On her release she enrolled in a basic acting course through the Actors’ Institute. Later she wrote and starred in a play she had written while in prison, Te Awa I Tahuti (The River That Ran Away). “Behind the extrovert there’s the introvert, and that’s the writer in me.”
In 1989 she booked her flight home, intending to return to Moerewa for her father’s 60th birthday. Shortly before leaving she received word her father had died. She returned home and tried to settle back into the Kiwi lifestyle, but it wasn’t easy. For one thing she had a “thick London accent”, and for another her hometown had changed dramatically. “Back in ’89 I was horrified it had become such a ghost town.”
She moved to Wellington and spent the next couple of years working in theatre. Then the role of Beth in Once Were Warriors came up and she jumped at it. “It was my eighth year as a professional. I felt I had earned it. I put everything I had into that role.”
Her performance struck us as a nation. But it was followed by disappointment when she missed out on the best NZ actress award. Winning awards in other countries “gave me back my confidence,” but in the end “your own country is the one that matters,” she says. However, she endeavours to look on the bright side. “Things like that can only strengthen you. If you’ve got awards on your mind you never do a great job.”
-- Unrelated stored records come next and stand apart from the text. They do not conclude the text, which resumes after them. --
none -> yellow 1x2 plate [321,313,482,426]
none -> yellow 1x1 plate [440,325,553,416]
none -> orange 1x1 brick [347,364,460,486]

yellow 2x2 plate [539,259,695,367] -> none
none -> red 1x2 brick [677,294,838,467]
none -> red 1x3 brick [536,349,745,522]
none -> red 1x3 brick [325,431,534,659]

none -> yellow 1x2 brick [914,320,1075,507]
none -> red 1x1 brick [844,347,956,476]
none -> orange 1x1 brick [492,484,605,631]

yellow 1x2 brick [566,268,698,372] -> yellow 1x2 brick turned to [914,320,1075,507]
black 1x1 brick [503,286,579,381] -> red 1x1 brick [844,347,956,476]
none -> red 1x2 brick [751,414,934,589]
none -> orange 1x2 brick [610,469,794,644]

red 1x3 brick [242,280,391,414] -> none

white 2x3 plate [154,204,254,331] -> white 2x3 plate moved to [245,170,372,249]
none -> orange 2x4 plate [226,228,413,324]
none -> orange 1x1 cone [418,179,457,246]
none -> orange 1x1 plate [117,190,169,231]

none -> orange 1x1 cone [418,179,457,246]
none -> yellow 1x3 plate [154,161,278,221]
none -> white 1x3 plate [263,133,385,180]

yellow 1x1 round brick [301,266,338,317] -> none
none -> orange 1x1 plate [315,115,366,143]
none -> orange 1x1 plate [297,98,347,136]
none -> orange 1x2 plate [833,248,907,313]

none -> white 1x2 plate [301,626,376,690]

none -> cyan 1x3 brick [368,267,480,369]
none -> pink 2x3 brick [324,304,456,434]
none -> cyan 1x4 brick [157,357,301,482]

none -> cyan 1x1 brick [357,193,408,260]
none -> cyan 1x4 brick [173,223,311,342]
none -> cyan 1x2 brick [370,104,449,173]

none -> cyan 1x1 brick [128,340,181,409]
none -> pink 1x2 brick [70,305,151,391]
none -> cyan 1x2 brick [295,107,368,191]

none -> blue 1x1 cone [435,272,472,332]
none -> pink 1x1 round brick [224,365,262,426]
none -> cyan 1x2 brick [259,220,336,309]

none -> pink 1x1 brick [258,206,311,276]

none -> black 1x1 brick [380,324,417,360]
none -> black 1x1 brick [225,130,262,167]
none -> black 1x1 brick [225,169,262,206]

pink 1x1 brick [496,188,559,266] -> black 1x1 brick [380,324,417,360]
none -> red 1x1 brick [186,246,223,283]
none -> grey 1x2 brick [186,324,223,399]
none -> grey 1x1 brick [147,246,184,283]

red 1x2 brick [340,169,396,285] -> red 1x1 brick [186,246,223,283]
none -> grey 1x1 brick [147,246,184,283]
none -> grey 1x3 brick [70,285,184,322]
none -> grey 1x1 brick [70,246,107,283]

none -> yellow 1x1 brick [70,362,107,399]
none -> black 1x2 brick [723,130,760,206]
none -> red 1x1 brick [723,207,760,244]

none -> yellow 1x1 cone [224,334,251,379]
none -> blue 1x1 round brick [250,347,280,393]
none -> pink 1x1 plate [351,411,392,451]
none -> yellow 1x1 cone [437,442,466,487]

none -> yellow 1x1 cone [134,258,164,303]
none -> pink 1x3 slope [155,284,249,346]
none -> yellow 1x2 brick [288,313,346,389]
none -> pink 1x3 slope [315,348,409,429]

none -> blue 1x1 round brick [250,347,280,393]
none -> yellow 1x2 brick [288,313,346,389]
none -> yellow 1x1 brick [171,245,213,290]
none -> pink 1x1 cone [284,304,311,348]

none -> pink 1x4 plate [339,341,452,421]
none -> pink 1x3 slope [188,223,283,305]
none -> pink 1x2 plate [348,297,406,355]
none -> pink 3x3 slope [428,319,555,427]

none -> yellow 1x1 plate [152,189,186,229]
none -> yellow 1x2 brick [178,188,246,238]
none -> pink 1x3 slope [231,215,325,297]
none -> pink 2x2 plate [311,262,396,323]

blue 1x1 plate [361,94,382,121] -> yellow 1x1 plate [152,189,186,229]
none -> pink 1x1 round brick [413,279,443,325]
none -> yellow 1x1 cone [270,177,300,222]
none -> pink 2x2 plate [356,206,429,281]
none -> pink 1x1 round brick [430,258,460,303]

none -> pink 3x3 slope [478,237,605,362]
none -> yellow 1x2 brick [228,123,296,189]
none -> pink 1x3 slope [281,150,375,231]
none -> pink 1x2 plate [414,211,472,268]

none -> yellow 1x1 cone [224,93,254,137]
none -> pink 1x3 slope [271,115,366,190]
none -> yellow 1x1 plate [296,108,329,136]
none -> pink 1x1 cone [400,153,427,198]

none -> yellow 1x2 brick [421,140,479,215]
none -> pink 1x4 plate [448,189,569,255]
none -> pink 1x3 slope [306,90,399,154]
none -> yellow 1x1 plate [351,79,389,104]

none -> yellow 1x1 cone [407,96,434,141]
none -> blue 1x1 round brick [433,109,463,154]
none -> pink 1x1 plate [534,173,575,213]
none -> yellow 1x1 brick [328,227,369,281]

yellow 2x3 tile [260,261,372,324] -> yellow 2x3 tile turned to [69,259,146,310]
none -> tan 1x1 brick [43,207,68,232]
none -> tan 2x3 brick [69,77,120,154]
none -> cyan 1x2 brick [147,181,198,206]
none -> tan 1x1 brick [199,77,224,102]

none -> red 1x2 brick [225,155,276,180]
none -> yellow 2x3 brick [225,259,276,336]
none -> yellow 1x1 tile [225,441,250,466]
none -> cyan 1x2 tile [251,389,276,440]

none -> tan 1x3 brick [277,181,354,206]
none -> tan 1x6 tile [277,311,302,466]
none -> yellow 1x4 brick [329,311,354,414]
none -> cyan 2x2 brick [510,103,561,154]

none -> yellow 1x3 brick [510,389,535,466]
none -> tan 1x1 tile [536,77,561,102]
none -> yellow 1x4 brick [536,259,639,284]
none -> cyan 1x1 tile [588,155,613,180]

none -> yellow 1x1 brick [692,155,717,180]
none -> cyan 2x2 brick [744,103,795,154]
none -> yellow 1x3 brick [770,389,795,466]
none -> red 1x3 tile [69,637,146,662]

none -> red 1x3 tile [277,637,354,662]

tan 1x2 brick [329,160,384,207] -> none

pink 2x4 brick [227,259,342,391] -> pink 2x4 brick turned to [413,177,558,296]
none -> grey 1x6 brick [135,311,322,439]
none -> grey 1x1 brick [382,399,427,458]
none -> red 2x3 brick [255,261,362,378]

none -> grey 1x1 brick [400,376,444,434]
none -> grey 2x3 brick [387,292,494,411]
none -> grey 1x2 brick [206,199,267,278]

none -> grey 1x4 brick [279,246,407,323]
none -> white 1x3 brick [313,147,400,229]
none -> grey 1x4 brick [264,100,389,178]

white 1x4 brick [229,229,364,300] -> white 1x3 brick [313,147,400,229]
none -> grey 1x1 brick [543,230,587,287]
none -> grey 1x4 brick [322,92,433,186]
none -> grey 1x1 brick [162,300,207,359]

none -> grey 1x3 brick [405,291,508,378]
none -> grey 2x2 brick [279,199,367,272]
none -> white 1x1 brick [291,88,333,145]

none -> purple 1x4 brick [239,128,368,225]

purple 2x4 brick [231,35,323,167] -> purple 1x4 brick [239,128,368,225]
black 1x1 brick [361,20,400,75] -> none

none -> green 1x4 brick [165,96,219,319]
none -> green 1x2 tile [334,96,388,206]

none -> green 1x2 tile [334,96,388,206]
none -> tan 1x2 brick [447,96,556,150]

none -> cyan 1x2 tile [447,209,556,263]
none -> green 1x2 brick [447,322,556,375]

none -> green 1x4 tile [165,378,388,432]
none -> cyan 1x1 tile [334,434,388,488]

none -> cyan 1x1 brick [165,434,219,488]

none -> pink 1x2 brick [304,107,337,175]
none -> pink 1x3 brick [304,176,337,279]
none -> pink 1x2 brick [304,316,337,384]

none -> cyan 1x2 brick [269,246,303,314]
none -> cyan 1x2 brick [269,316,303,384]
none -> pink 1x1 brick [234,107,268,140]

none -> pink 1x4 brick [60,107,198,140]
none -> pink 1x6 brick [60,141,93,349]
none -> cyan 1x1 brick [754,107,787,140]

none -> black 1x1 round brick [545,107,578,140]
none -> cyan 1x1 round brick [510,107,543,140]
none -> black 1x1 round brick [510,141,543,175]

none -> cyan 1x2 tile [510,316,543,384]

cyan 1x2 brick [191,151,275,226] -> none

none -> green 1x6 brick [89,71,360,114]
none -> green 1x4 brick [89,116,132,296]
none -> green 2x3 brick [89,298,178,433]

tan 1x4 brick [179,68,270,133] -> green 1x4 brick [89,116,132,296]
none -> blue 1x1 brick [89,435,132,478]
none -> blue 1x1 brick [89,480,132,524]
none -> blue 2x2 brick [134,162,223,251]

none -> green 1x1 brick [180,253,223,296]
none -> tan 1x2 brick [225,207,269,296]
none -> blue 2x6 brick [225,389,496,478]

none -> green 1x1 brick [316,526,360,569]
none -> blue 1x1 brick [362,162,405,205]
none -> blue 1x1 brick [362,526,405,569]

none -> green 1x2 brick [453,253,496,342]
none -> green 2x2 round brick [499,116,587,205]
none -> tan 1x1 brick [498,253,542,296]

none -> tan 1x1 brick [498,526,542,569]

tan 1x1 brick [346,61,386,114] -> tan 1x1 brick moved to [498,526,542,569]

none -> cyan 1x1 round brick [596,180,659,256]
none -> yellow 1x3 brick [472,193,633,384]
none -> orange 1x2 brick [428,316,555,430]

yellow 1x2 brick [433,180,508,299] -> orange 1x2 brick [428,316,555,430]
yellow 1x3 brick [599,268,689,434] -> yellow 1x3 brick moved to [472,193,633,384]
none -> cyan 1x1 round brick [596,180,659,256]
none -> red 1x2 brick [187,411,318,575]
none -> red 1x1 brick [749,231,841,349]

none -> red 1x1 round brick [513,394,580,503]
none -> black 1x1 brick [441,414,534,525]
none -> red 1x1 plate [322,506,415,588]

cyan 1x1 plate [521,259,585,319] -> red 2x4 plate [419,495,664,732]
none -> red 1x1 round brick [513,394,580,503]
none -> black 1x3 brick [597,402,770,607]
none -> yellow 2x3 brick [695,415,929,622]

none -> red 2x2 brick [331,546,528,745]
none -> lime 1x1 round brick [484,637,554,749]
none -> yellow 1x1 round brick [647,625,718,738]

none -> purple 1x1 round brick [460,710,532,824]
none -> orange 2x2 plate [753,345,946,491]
Rena still receives feedback about the film. Recently a man approached her while she was shopping in L.A. “Are you the woman from Once Were Warriors?” he asked. When she nodded, tears came to his eyes and he said, “I want to tell everyone in New Zealand thank you, thank you, thank you. Your film changed my life.” He didn’t elaborate, but it was gratitude that Rena understood and appreciated. “It makes you realise the effect it had on so many people, not just those at home but around the world.”
But despite, or maybe because of, her brilliant performance in Once Were Warriors, there was wide-spread condemnation when she was involved in an incident with a pool cue at a Northland pub. “A woman who was drinking and was aggressive approached me and wouldn’t leave me alone.” Rena poked her in the cheek with a pool cue. “I made a mistake. There was an accumulation of pressure. I had to change a few attitudes and form new responsibilities.”
Responsibilities now include trying to fit everything she needs to do into a tight schedule. She still travels the international film festival circuit to prote her work and as a judge, and is currently working on a short film with the Oscar-winning cinematographer Vlimos Szigmond.
She did, however, take time out to return to New Zealand for the May 22 premiere of What Becomes of the Broken Hearted – the long-awaited sequel to Once Were Warriors – a movie that once again is destined to take the world by storm. In the sequel Rena appears in only four scenes, quite a contrast to her major role in Once Were Warriors. “It’s Jake’s story. It’s not my movie. It should be called ‘What Becomes of Jake’.” The story picks up where the last one left off – except this time Beth has managed to leave behind the life of violence and uncertainty, while Jake remains on a downward spiral.
For the time-being New Zealand films are out of the question. She is living in L.A. hoping that it can supply her with financial security, something NZ is unable to do. “It’s the movie, the money, the man in that order,” she says, laughing. “I haven’t stayed in one place long enough to meet a man.” The man, however, has only a few years to appear in order to fulfill Rena’s plan for a family.
It’s been a busy life for Rena, full of successes, disappointments and always full of hope. Her success isn’t something that just “fell out of the sky”, and it’s something she would like to see more New Zealanders inspire to.
“The most important thing is to have the courage to follow your heart. In your heart will be your dreams. I’m a great believer that you can achieve anything you want in life. Once you’ve got that dream, follow that dream and don’t give up.”
From anyone else that advice might sound a bit over the top, but for Rena it’s the story of her life.